- Was friends with Lita Grey. She was handed the lead role of The Gold Rush (1925) when Lita, originally cast in the role, became pregnant and had to drop out. The role won her instant star status.
- Although her film career was over, Charles Chaplin hired Georgia briefly late into the lengthy shooting of City Lights (1931) to replace Virginia Cherrill (who had asked to leave early before shooting the crucial final scene for a hair appointment). A few scenes were shot before Chaplin came to his senses, realizing that using her would require scrapping most of the footage shot over the past 500+ days. Cherrill was rehired at $150 a week, which was twice her previous salary.{{Jack Backstreet}}.

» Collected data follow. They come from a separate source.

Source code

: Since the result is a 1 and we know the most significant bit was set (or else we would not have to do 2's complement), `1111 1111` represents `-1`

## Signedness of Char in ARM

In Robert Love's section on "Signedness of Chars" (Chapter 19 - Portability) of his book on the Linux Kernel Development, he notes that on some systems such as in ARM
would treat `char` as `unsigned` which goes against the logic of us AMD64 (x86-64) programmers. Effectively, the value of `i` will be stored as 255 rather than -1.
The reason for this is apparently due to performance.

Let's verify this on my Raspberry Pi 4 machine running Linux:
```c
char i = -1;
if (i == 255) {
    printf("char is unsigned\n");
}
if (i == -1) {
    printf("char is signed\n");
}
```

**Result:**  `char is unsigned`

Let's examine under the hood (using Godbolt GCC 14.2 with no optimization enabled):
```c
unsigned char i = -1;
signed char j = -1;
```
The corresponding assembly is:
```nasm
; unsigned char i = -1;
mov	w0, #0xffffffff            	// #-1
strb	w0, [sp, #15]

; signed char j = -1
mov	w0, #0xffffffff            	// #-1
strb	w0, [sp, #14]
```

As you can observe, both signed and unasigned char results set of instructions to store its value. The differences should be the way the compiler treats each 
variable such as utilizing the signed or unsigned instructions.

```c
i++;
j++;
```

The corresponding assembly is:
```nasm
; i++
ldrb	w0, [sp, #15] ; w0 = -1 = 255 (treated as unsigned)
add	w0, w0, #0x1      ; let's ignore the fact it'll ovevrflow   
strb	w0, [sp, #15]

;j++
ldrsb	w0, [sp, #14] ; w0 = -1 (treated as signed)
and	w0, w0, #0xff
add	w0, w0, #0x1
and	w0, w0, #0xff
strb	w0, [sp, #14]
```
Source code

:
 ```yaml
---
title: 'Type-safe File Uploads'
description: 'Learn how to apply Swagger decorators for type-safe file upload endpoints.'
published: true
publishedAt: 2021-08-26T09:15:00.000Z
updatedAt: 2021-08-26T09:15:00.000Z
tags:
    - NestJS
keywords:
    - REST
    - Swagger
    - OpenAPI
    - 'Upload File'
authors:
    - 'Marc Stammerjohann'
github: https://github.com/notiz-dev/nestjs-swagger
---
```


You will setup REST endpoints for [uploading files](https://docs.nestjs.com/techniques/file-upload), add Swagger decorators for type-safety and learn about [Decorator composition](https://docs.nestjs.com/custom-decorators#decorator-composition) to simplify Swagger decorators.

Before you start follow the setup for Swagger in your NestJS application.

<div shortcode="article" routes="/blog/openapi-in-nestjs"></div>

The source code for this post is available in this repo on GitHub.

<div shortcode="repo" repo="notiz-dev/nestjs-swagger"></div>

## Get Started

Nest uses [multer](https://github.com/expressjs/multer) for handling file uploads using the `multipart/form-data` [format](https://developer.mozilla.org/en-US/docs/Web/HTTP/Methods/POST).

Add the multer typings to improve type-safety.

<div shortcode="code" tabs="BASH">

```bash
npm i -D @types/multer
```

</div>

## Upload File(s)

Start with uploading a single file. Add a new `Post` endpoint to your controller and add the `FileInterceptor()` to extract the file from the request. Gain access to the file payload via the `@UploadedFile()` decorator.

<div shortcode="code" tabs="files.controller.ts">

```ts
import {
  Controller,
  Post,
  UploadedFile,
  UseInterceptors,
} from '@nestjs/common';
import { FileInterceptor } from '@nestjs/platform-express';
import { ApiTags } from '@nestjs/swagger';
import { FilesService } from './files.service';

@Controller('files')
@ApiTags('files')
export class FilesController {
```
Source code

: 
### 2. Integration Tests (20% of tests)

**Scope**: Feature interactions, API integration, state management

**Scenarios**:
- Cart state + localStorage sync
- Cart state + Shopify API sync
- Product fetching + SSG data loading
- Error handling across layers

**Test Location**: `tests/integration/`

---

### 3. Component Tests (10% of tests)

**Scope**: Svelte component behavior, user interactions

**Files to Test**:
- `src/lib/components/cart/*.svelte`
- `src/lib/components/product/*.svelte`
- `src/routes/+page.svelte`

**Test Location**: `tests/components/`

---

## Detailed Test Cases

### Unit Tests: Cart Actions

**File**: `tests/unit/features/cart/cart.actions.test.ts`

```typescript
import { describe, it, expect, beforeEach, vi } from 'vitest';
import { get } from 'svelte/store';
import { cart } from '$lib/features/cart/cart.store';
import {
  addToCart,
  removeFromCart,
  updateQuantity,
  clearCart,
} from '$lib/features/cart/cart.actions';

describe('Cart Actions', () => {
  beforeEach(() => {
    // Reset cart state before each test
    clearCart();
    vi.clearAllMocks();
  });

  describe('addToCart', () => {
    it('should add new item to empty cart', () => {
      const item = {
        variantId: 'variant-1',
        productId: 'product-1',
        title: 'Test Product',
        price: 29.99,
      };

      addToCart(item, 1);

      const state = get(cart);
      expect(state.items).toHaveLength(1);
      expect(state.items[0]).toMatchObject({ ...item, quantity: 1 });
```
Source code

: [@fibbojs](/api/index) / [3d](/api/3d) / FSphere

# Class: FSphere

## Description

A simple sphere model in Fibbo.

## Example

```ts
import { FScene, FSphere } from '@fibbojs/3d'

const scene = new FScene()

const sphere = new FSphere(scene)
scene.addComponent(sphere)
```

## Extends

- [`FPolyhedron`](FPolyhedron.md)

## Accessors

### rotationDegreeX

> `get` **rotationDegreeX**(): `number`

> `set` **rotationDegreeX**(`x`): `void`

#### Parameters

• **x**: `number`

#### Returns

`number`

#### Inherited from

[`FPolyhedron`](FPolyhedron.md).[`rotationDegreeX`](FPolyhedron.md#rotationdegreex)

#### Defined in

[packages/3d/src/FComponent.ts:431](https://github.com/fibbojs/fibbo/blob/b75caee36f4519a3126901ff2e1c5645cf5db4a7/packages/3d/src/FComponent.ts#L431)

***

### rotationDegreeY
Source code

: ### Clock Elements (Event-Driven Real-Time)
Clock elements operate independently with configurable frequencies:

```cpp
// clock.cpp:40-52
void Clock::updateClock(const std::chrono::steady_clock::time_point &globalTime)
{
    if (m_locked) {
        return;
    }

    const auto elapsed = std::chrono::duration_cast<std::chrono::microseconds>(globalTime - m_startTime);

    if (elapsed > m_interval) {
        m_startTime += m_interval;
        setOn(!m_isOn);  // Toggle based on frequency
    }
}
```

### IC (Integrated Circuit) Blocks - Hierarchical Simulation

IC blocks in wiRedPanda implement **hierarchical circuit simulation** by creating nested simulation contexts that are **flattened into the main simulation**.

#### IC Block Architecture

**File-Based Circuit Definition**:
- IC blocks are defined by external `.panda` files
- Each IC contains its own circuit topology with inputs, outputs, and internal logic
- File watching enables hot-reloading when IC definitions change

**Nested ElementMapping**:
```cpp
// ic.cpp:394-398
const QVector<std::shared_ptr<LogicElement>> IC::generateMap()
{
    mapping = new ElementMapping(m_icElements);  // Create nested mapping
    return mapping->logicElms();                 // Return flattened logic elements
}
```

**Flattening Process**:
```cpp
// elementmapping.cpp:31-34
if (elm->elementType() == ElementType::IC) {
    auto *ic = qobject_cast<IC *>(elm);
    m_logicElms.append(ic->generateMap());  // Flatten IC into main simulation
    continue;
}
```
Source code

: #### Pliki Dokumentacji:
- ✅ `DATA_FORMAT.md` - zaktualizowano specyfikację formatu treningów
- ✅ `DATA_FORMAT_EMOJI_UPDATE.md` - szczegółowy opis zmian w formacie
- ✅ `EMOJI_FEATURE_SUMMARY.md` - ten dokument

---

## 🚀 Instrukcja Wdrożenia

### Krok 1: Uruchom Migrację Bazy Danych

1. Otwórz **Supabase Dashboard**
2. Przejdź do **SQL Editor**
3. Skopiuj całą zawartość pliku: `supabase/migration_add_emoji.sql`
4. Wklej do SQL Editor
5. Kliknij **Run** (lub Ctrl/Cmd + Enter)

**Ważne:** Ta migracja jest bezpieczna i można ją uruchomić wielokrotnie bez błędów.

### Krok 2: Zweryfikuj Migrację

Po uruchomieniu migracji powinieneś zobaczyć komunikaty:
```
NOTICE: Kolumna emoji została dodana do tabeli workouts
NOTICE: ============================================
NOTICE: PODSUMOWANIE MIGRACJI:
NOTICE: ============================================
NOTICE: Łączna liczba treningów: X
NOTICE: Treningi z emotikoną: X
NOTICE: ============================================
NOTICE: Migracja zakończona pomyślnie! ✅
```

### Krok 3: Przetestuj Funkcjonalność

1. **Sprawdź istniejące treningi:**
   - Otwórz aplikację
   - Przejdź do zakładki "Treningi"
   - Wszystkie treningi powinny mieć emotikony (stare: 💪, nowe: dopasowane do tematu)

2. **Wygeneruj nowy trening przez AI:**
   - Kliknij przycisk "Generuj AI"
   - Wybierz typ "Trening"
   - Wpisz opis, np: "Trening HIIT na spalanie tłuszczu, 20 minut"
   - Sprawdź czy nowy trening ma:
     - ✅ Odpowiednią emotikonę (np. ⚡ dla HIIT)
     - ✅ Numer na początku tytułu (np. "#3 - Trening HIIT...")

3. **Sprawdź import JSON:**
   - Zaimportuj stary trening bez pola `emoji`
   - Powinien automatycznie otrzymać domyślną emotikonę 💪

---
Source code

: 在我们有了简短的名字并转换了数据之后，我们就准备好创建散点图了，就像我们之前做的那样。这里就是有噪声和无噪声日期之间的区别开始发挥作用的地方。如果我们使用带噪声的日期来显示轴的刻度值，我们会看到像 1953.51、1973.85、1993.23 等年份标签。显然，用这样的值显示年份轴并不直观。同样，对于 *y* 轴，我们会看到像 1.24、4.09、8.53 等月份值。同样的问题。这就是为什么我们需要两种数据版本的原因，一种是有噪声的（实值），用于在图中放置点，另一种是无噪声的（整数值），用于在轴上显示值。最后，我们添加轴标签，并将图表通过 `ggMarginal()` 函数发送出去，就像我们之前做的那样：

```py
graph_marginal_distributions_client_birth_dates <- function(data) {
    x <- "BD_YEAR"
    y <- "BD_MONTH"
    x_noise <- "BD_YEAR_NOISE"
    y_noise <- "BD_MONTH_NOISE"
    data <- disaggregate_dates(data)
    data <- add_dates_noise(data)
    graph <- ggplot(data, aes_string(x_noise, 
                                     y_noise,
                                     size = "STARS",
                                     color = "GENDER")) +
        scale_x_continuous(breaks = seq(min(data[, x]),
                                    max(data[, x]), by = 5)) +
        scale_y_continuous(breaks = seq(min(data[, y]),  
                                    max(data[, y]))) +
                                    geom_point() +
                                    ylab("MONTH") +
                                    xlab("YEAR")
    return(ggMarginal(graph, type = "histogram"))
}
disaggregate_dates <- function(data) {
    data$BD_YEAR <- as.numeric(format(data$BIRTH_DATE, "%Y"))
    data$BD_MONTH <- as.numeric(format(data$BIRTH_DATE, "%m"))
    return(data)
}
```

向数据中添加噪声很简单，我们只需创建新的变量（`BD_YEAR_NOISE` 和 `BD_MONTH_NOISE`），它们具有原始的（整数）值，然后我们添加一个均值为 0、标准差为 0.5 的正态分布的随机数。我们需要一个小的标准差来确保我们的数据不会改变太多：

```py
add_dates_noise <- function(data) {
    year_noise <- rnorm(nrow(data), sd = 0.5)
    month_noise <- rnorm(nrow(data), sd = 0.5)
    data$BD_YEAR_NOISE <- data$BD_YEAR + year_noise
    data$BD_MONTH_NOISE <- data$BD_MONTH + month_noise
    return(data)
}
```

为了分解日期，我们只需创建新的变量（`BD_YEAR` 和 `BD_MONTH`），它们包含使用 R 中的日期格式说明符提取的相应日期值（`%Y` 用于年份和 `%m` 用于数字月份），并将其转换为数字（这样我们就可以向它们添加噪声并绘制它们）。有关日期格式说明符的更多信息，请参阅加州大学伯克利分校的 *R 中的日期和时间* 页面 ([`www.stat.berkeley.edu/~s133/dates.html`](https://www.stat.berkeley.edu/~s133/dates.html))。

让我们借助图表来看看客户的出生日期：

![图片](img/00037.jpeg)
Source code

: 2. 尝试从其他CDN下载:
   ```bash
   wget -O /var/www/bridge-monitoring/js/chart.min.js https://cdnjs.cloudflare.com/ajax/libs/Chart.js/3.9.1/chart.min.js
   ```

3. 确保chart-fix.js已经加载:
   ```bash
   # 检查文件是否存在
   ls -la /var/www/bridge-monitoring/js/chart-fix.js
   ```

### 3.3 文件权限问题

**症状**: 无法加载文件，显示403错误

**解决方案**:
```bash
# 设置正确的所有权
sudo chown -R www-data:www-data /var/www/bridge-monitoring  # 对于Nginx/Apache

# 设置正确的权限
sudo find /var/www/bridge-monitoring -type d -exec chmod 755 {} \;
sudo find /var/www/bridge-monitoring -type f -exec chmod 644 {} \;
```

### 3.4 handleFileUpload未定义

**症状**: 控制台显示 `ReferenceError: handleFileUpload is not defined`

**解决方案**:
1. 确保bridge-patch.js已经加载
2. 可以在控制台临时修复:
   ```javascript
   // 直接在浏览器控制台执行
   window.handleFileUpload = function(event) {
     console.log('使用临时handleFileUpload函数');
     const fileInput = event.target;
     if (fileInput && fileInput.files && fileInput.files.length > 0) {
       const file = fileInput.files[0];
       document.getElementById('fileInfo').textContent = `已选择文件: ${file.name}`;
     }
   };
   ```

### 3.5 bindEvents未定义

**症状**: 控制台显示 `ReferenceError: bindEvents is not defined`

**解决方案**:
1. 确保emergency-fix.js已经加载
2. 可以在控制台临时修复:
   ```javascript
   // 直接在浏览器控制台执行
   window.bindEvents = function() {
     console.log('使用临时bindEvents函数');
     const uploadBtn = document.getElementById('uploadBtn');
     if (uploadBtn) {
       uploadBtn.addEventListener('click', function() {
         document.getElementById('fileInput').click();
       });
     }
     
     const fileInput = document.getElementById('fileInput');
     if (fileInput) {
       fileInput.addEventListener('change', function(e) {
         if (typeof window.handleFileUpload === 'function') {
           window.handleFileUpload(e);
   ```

- "Miss Chicago" in the 1922 Miss America Pageant
- In the 1950s, she wrote an unpublished novelette titled "The Edge of Life", which was deemed unsuitable by the publishers. The plot is about a heroine who waits patiently for her childhood sweetheart, who is a soldier in the Union army in the Civil War. A day or two before the wedding, she receives news that he had been killed. Years pass, she meets another young man, whom she mistakes for her long-lost lover. Though this new lover is terminally ill, he too falls in love with her. They end up happily together, in the belief that Love, the great healer, will cure all.
- First actress to portray the character of Myrtle Wilson on-screen in The Great Gatsby (1926).